Stated goal:
Pull out the full Galway–Laois match preview below, reproducing every word of it unchanged.

Source text:
===============

IT’S a fixture which has seldom caused Galway hurlers undue difficulty in the past and the expectation is for that trend to continue when the Tribesmen make their championship debut against Laois at O’Moore Park on Sunday. There is no prospect of a shock result in the Leinster semi-final as the gulf in standard between the two teams is simply too great.

Naturally, the sound bites emanating from the Galway camp will be respectful of the Midlanders’ challenge, but this is the classic routine assignment for them and anything bar a convincing victory would be disappointing against a team which was campaigning in the third tier of the National League this spring against the likes of Kildare, Wicklow, Kerry and Derry. Laois eventually made the Division 2A final where they recorded a 3-14 to 1-9 victory over Westmeath.

That result turned the tables on Brian Hanley’s charges from the teams’ group clash and Laois have built on that performance with clear-cut Leinster championship wins over Antrim and Carlow to reach their Leinster semi-final for the first time since 2005. Under new manager Seamus Plunkett, they have definitely made some progress even if they were starting from a very low base, while home advantage won’t do them any harm either.

The expected loss of defender Brian Campion with a groin injury is a blow they could have done without, but they have a few decent forwards in the likes of Stephen Maher, Willie Hyland and Zane Keenan while Cahir Healy is their midfield pulse. Team boss Plunkett was bullish in his post-match commentary after the Carlow game, saying that they ‘didn’t fear Galway’ and would be going all out for the win.

===============

[Collection entries]

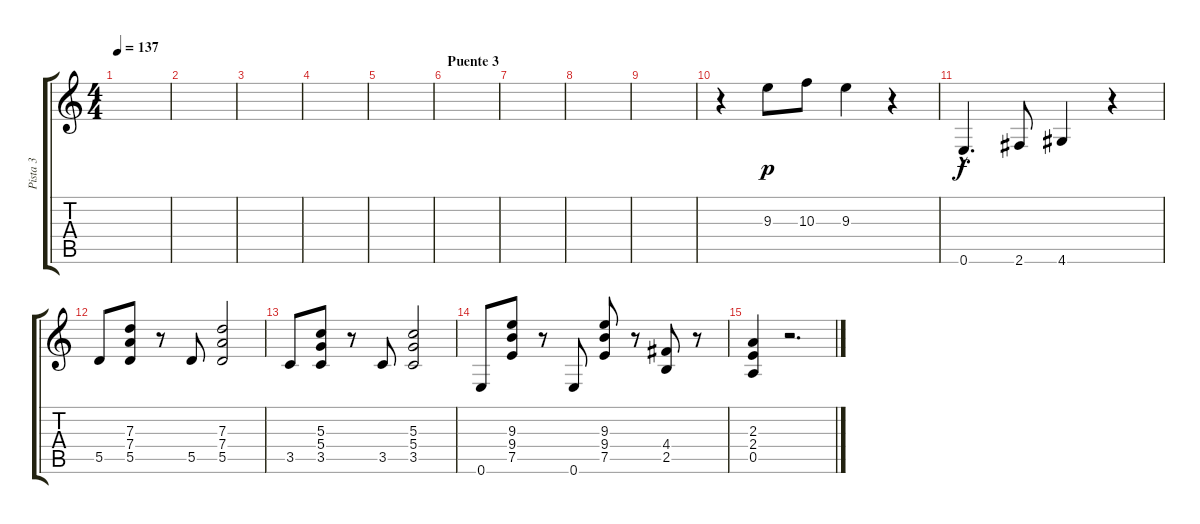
\track ("Pista 3" "Pista 3") {instrument acousticguitarnylon}
\staff {score tabs}
\tuning (E4 B3 G3 D3 A2 E2) {hide}
\ts (4 4)
\tempo 137
\clef g2
\ks c
|
|
|
|
|
\section ("" "Puente 3")
|
|
|
|
r.4 9.3.8{dy p} 10.3.8 9.3.4 r.4 |
0.6{hac}.4{d dy f} 2.6.8 4.6.4 r.4 |
\section ("" "")
5.5.8 (7.3 7.4 5.5).8 r.8 5.5.8 (7.3 7.4 5.5).2 |
3.5.8 (5.3 5.4 3.5).8 r.8 3.5.8 (5.3 5.4 3.5).2 |
0.6.8 (9.3 9.4 7.5).8 r.8 0.6.8 (9.3 9.4 7.5).8 r.8 (4.4 2.5).8 r.8 |
(2.3 2.4 0.5).4 r.2{d}
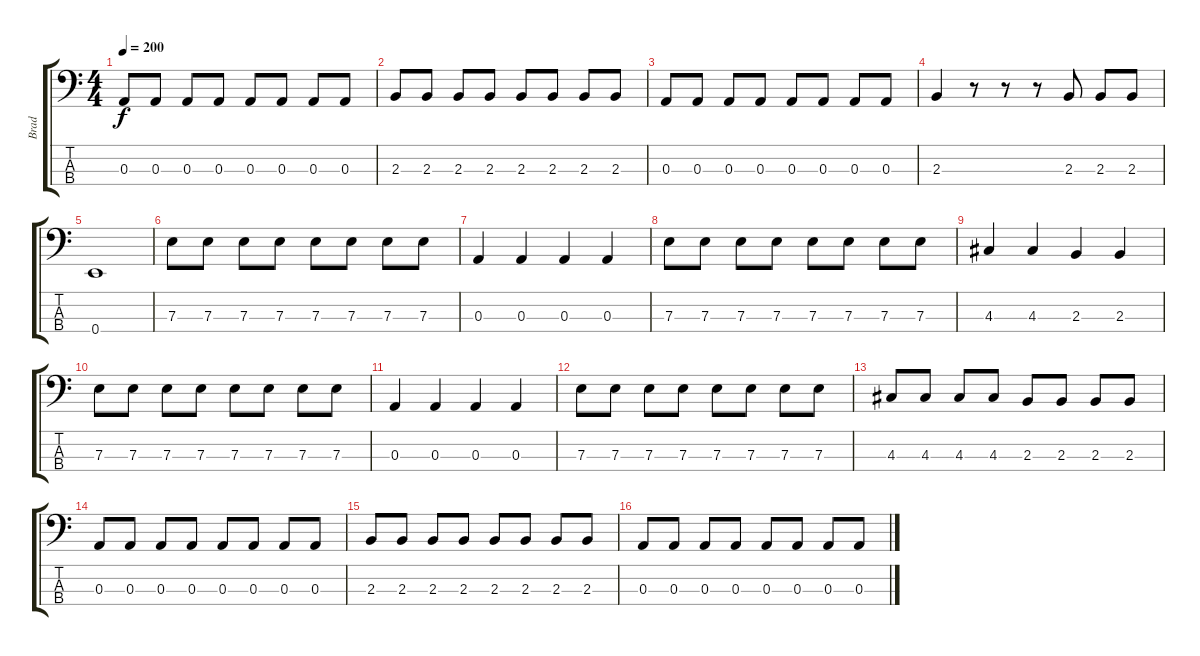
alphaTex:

\track ("Brad" "Brad") {instrument electricbasspick}
\staff {score tabs}
\tuning (G2 D2 A1 E1) {hide}
\ts (4 4)
\tempo 200
\clef f4
\ks c
0.3.8{dy f} 0.3.8 0.3.8 0.3.8 0.3.8 0.3.8 0.3.8 0.3.8 |
2.3.8 2.3.8 2.3.8 2.3.8 2.3.8 2.3.8 2.3.8 2.3.8 |
0.3.8 0.3.8 0.3.8 0.3.8 0.3.8 0.3.8 0.3.8 0.3.8 |
2.3.4 r.8 r.8 r.8 2.3.8 2.3.8 2.3.8 |
0.4.1 |
7.3.8 7.3.8 7.3.8 7.3.8 7.3.8 7.3.8 7.3.8 7.3.8 |
0.3.4 0.3.4 0.3.4 0.3.4 |
7.3.8 7.3.8 7.3.8 7.3.8 7.3.8 7.3.8 7.3.8 7.3.8 |
4.3.4 4.3.4 2.3.4 2.3.4 |
7.3.8 7.3.8 7.3.8 7.3.8 7.3.8 7.3.8 7.3.8 7.3.8 |
0.3.4 0.3.4 0.3.4 0.3.4 |
7.3.8 7.3.8 7.3.8 7.3.8 7.3.8 7.3.8 7.3.8 7.3.8 |
4.3.8 4.3.8 4.3.8 4.3.8 2.3.8 2.3.8 2.3.8 2.3.8 |
0.3.8 0.3.8 0.3.8 0.3.8 0.3.8 0.3.8 0.3.8 0.3.8 |
2.3.8 2.3.8 2.3.8 2.3.8 2.3.8 2.3.8 2.3.8 2.3.8 |
0.3.8 0.3.8 0.3.8 0.3.8 0.3.8 0.3.8 0.3.8 0.3.8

===============

Task result:
IT’S a fixture which has seldom caused Galway hurlers undue difficulty in the past and the expectation is for that trend to continue when the Tribesmen make their championship debut against Laois at O’Moore Park on Sunday. There is no prospect of a shock result in the Leinster semi-final as the gulf in standard between the two teams is simply too great.

Naturally, the sound bites emanating from the Galway camp will be respectful of the Midlanders’ challenge, but this is the classic routine assignment for them and anything bar a convincing victory would be disappointing against a team which was campaigning in the third tier of the National League this spring against the likes of Kildare, Wicklow, Kerry and Derry. Laois eventually made the Division 2A final where they recorded a 3-14 to 1-9 victory over Westmeath.

That result turned the tables on Brian Hanley’s charges from the teams’ group clash and Laois have built on that performance with clear-cut Leinster championship wins over Antrim and Carlow to reach their Leinster semi-final for the first time since 2005. Under new manager Seamus Plunkett, they have definitely made some progress even if they were starting from a very low base, while home advantage won’t do them any harm either.

The expected loss of defender Brian Campion with a groin injury is a blow they could have done without, but they have a few decent forwards in the likes of Stephen Maher, Willie Hyland and Zane Keenan while Cahir Healy is their midfield pulse. Team boss Plunkett was bullish in his post-match commentary after the Carlow game, saying that they ‘didn’t fear Galway’ and would be going all out for the win.